Registration Statement on Form S‑8 filed with the U.S. Securities and Exchange Commission (“SEC”) on June 15, 2020 registering 3,500,000 shares of common stock, par value $0.0001 per share, of Grubhub Inc. (“Grubhub Shares”), which were reserved for issuance under the Grubhub Inc. 2015 Long-Term Incentive Plan, as amended (File No. 333‑239194);
 

Registration Statement on Form S‑8 filed with the SEC on December 6, 2019 registering 212,246 Grubhub Shares, which were reserved for issuance in connection with the grant of 212,246 restricted stock units under the Grubhub Inc.
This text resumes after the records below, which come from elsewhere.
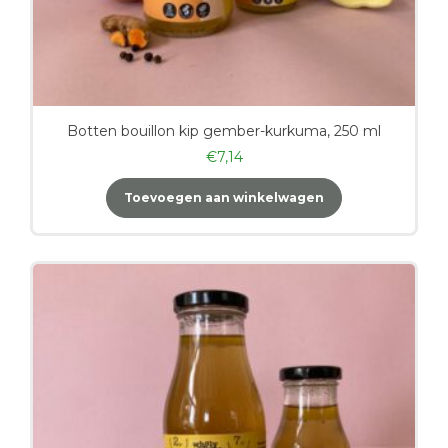
Botten bouillon kip gember-kurkuma, 250 ml
€
7,14
Toevoegen aan winkelwagen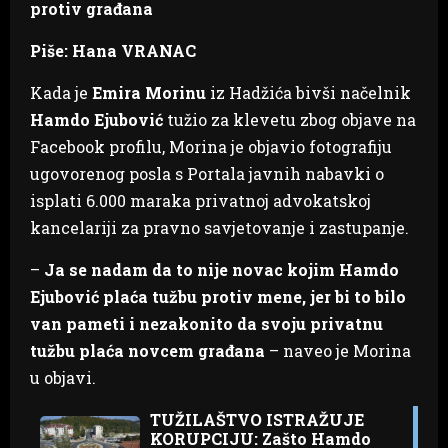
protiv građana
Piše: Hana VRANAC
Kada je
Emira Morinu
iz Hadžića bivši načelnik
Hamdo Ejubović
tužio za klevetu zbog objave na
Facebook profilu, Morina je objavio fotografiju
ugovorenog posla s Portala javnih nabavki o
isplati 6.000 maraka privatnoj advokatskoj
kancelariji za pravno savjetovanje i zastupanje.
–
Ja se nadam da to nije novac kojim Hamdo
Ejubović plaća tužbu protiv mene, jer bi to bilo
van pameti i nezakonito da svoju privatnu
tužbu plaća novcem građana
– naveo je Morina
u objavi.
TUŽILAŠTVO ISTRAŽUJE
KORUPCIJU: Zašto Hamdo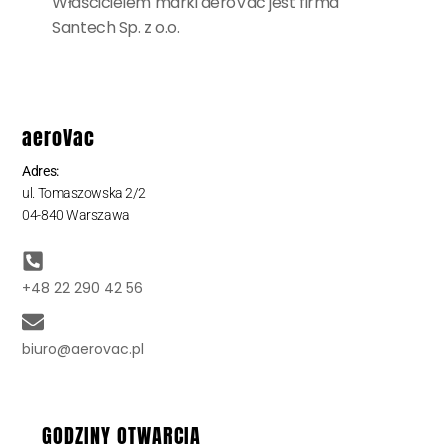
Właścicielem marki aeroVac jest firma
Santech Sp. z o.o.
aeroVac
Adres:
ul. Tomaszowska 2/2
04-840 Warszawa
+48 22 290 42 56
biuro@aerovac.pl
GODZINY OTWARCIA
December 2019 Restricted Stock Unit Inducement Awards (File No. 333‑235400);
 

Registration Statement on Form S‑8 filed with the SEC on May 31, 2019 registering 5,000,000 Grubhub Shares, which were reserved for issuance under the Grubhub Inc. 2015 Long-Term Incentive Plan (File No. 333‑231866);
 

Registration Statement on Form S‑8 filed with the SEC on November 7, 2018 registering 91,338 Grubhub Shares, which were reserved for issuance in connection with the Registrant’s assumption of the Tapingo Ltd. – 2011 Option Plan (File No. 333‑228261);
 

Registration Statement on Form S‑8 filed with the SEC on September 14, 2018 registering 236,414 Grubhub Shares, which were reserved for issuance in connection with the Registrant’s assumption of certain outstanding unvested options under the SCVNGR, Inc. 2013 Stock Incentive Plan (File No. 333‑227330);
 

Registration Statement on Form S‑8 filed with the SEC on May 20, 2015 registering 14,256,901 Grubhub Shares, which were reserved for issuance under the Grubhub Inc. 2015 Long-Term Incentive Plan (File No. 333‑204327);
 

Registration Statement on Form S‑8 filed with the SEC on July 18, 2014 registering 10,351,283 Grubhub Shares, which were reserved for issuance under the GrubHub Inc. 2013 Omnibus Incentive Plan (File No. 333‑197510).
 

On June 15, 2021, the Registrant consummated the previously announced merger pursuant to the Agreement and Plan of Merger, dated as of June 10, 2020 (as amended on September 4, 2020 and March 12, 2021, the “Merger Agreement”), among the Registrant, Checkers Merger Sub I, Inc., a Delaware corporation, Checkers Merger Sub II, Inc., a Delaware corporation, and Just Eat Takeaway.com N.V., a public company with limited liability (naamloze vennootschap) incorporated under the laws of the Netherlands (“Just Eat Takeaway.com”), pursuant to which the Registrant became a wholly owned direct subsidiary of Just Eat Takeaway.com (collectively with the other transactions contemplated by the Merger Agreement, the “Transaction”).
 
In connection with the consummation of the Transaction, the offerings pursuant to the Registration Statements have been terminated.  The Registrant hereby terminates the effectiveness of the Registration Statements and, in accordance with undertakings made by the Registrant in the Registration Statements to remove from registration by means of a post-effective amendment any of the securities that had been registered but which remain unsold at the termination of the offerings, hereby removes from registration any and all securities registered but not sold under the Registration Statements as of the date hereof.
 

SIGNATURES
 
Pursuant to the requirements of the Securities Act of 1933, the Registrant certifies that it has reasonable grounds to believe that it meets all of the requirements for filing on Form S‑8 and has duly caused these Post-Effective Amendments to the Registration Statements to be signed on its behalf by the undersigned, thereunto duly authorized, in the City of Chicago, State of Illinois, on the 15th day of June, 2021.
 
 
GRUBHUB INC.
     
  By:
/s/ Adam DeWitt
   
Name: Adam DeWitt
   
Title: President and Chief Financial Officer

No other person is required to sign these Post-Effective Amendments in reliance upon Rule 478 under the Securities Act of 1933, as amended.